* _WHAT IS EXPECTED_
Reproduce each line of the material that follows, word for word.

* _DATASET RECORDS_

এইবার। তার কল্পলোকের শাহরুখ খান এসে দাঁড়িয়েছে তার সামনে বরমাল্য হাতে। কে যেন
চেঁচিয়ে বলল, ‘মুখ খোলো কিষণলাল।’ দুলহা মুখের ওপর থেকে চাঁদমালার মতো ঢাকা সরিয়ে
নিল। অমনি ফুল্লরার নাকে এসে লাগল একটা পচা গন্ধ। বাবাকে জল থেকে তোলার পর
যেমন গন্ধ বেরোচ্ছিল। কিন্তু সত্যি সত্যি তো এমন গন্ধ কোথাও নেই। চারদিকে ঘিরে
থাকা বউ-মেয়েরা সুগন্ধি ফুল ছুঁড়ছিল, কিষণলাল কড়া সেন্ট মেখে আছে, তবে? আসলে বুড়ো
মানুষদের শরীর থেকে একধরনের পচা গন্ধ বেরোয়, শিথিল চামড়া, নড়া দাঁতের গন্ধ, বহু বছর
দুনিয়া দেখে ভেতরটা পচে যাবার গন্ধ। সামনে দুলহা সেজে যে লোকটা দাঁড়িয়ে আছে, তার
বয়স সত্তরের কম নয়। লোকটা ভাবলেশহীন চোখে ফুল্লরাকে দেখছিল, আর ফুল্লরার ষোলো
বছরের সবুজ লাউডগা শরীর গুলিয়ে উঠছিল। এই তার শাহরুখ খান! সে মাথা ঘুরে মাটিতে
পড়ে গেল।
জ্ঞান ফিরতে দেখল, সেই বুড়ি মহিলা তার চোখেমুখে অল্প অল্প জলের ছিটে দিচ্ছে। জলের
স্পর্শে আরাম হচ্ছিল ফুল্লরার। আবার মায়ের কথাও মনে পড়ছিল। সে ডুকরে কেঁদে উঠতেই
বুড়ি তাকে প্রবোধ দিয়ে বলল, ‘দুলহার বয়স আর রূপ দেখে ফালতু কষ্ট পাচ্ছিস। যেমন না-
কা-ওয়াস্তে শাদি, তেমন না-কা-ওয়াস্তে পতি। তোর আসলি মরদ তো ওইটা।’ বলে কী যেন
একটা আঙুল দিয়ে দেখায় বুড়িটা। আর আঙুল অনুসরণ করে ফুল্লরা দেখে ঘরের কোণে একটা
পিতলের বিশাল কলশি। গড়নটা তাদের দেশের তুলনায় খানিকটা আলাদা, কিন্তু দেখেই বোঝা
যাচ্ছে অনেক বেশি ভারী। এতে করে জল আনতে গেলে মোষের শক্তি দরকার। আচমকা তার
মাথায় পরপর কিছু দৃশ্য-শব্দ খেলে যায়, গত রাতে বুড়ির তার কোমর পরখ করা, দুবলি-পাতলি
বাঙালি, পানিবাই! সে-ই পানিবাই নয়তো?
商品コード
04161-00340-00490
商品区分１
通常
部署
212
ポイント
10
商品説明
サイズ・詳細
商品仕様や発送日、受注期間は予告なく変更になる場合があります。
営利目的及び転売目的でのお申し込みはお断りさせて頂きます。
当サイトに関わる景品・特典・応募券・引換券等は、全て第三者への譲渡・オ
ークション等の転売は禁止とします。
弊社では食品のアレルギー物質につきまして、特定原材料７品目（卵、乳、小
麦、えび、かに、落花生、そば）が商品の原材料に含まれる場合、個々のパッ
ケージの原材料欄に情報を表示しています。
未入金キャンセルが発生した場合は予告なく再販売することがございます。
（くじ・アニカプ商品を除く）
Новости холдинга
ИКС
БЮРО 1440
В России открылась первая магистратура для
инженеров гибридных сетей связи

* _REPLY TO THE EXERCISE_
এইবার। তার কল্পলোকের শাহরুখ খান এসে দাঁড়িয়েছে তার সামনে বরমাল্য হাতে। কে যেন
চেঁচিয়ে বলল, ‘মুখ খোলো কিষণলাল।’ দুলহা মুখের ওপর থেকে চাঁদমালার মতো ঢাকা সরিয়ে
নিল। অমনি ফুল্লরার নাকে এসে লাগল একটা পচা গন্ধ। বাবাকে জল থেকে তোলার পর
যেমন গন্ধ বেরোচ্ছিল। কিন্তু সত্যি সত্যি তো এমন গন্ধ কোথাও নেই। চারদিকে ঘিরে
থাকা বউ-মেয়েরা সুগন্ধি ফুল ছুঁড়ছিল, কিষণলাল কড়া সেন্ট মেখে আছে, তবে? আসলে বুড়ো
মানুষদের শরীর থেকে একধরনের পচা গন্ধ বেরোয়, শিথিল চামড়া, নড়া দাঁতের গন্ধ, বহু বছর
দুনিয়া দেখে ভেতরটা পচে যাবার গন্ধ। সামনে দুলহা সেজে যে লোকটা দাঁড়িয়ে আছে, তার
বয়স সত্তরের কম নয়। লোকটা ভাবলেশহীন চোখে ফুল্লরাকে দেখছিল, আর ফুল্লরার ষোলো
বছরের সবুজ লাউডগা শরীর গুলিয়ে উঠছিল। এই তার শাহরুখ খান! সে মাথা ঘুরে মাটিতে
পড়ে গেল।
জ্ঞান ফিরতে দেখল, সেই বুড়ি মহিলা তার চোখেমুখে অল্প অল্প জলের ছিটে দিচ্ছে। জলের
স্পর্শে আরাম হচ্ছিল ফুল্লরার। আবার মায়ের কথাও মনে পড়ছিল। সে ডুকরে কেঁদে উঠতেই
বুড়ি তাকে প্রবোধ দিয়ে বলল, ‘দুলহার বয়স আর রূপ দেখে ফালতু কষ্ট পাচ্ছিস। যেমন না-
কা-ওয়াস্তে শাদি, তেমন না-কা-ওয়াস্তে পতি। তোর আসলি মরদ তো ওইটা।’ বলে কী যেন
একটা আঙুল দিয়ে দেখায় বুড়িটা। আর আঙুল অনুসরণ করে ফুল্লরা দেখে ঘরের কোণে একটা
পিতলের বিশাল কলশি। গড়নটা তাদের দেশের তুলনায় খানিকটা আলাদা, কিন্তু দেখেই বোঝা
যাচ্ছে অনেক বেশি ভারী। এতে করে জল আনতে গেলে মোষের শক্তি দরকার। আচমকা তার
মাথায় পরপর কিছু দৃশ্য-শব্দ খেলে যায়, গত রাতে বুড়ির তার কোমর পরখ করা, দুবলি-পাতলি
বাঙালি, পানিবাই! সে-ই পানিবাই নয়তো?
商品コード
04161-00340-00490
商品区分１
通常
部署
212
ポイント
10
商品説明
サイズ・詳細
商品仕様や発送日、受注期間は予告なく変更になる場合があります。
営利目的及び転売目的でのお申し込みはお断りさせて頂きます。
当サイトに関わる景品・特典・応募券・引換券等は、全て第三者への譲渡・オ
ークション等の転売は禁止とします。
弊社では食品のアレルギー物質につきまして、特定原材料７品目（卵、乳、小
麦、えび、かに、落花生、そば）が商品の原材料に含まれる場合、個々のパッ
ケージの原材料欄に情報を表示しています。
未入金キャンセルが発生した場合は予告なく再販売することがございます。
（くじ・アニカプ商品を除く）
Новости холдинга
ИКС
БЮРО 1440
В России открылась первая магистратура для
инженеров гибридных сетей связи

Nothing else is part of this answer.